Giving Compass' Take:

· A recent school-university partnership has created a new legal clinic in LA's Koreatown and Pico-Union to help the immigrant-dense communities. According to Education Dive, the legal clinic provides services for immigrants on the school site to remove obstacles they would otherwise face when seeking assistance.

· How will this legal clinic benefit the community? How has this initiative affected the students on campus? 

· Here's how one LA charter school is helping families deal with immigration enforcement.


The school-university partnership represents a growing effort to bring legal services into schools.

Almost 51 years ago, the son of an immigrant family shot and killed Senator Robert F. Kennedy at the Ambassador Hotel, west of downtown Los Angeles.

Today the complex of six community schools named for Kennedy — and occupying the same piece of land as the site of the assassination — houses a new legal clinic designed to assist families in the immigrant-dense communities of Koreatown and Pico-Union.

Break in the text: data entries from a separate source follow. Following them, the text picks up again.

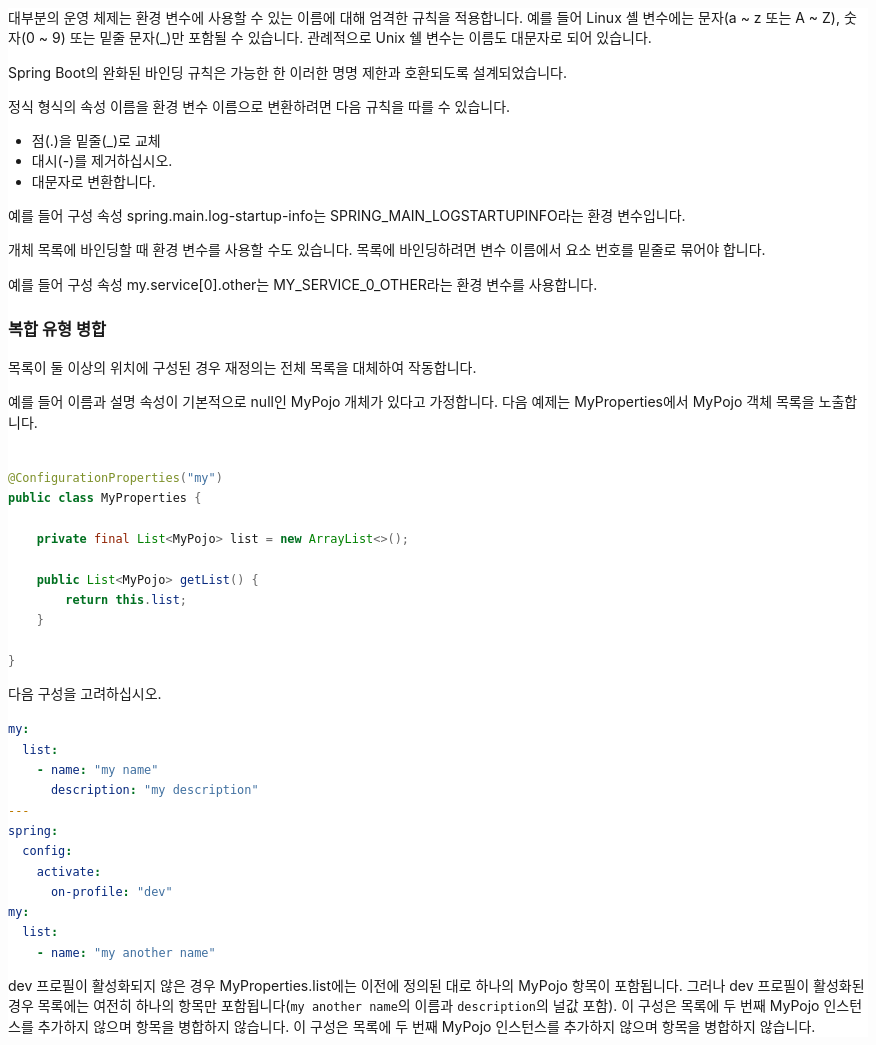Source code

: 대부분의 운영 체제는 환경 변수에 사용할 수 있는 이름에 대해 엄격한 규칙을 적용합니다.
예를 들어 Linux 셸 변수에는 문자(a ~ z 또는 A ~ Z), 숫자(0 ~ 9) 또는 밑줄 문자(_)만 포함될 수 있습니다. 관례적으로 Unix 쉘 변수는 이름도 대문자로 되어 있습니다.

Spring Boot의 완화된 바인딩 규칙은 가능한 한 이러한 명명 제한과 호환되도록 설계되었습니다.

정식 형식의 속성 이름을 환경 변수 이름으로 변환하려면 다음 규칙을 따를 수 있습니다.

- 점(.)을 밑줄(_)로 교체
- 대시(-)를 제거하십시오.
- 대문자로 변환합니다.

예를 들어 구성 속성 spring.main.log-startup-info는 SPRING_MAIN_LOGSTARTUPINFO라는 환경 변수입니다.

개체 목록에 바인딩할 때 환경 변수를 사용할 수도 있습니다. 목록에 바인딩하려면 변수 이름에서 요소 번호를 밑줄로 묶어야 합니다.

예를 들어 구성 속성 my.service[0].other는 MY_SERVICE_0_OTHER라는 환경 변수를 사용합니다.

### 복합 유형 병합

목록이 둘 이상의 위치에 구성된 경우 재정의는 전체 목록을 대체하여 작동합니다.

예를 들어 이름과 설명 속성이 기본적으로 null인 MyPojo 개체가 있다고 가정합니다. 다음 예제는 MyProperties에서 MyPojo 객체 목록을 노출합니다.

```java

@ConfigurationProperties("my")
public class MyProperties {

    private final List<MyPojo> list = new ArrayList<>();

    public List<MyPojo> getList() {
        return this.list;
    }

}
```

다음 구성을 고려하십시오.

```yaml
my:
  list:
    - name: "my name"
      description: "my description"
---
spring:
  config:
    activate:
      on-profile: "dev"
my:
  list:
    - name: "my another name"
```

dev 프로필이 활성화되지 않은 경우 MyProperties.list에는 이전에 정의된 대로 하나의 MyPojo 항목이 포함됩니다.
그러나 dev 프로필이 활성화된 경우 목록에는 여전히 하나의 항목만 포함됩니다(`my another name`의 이름과 `description`의 널값 포함). 이 구성은 목록에 두 번째 MyPojo 인스턴스를
추가하지 않으며 항목을 병합하지 않습니다.
이 구성은 목록에 두 번째 MyPojo 인스턴스를 추가하지 않으며 항목을 병합하지 않습니다.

The Immigrant Family Legal Clinic at RFK Community Schools is a partnership between the University of California, Los Angeles (UCLA) School of Law, the UCLA Graduate School of Education and Information Studies and the Los Angeles Unified School District (LAUSD).

"This effort is about transforming Los Angeles," LAUSD Board President Monica Garcia said Thursday at a ceremony celebrating the opening of the clinic. "It is about the pursuit of justice."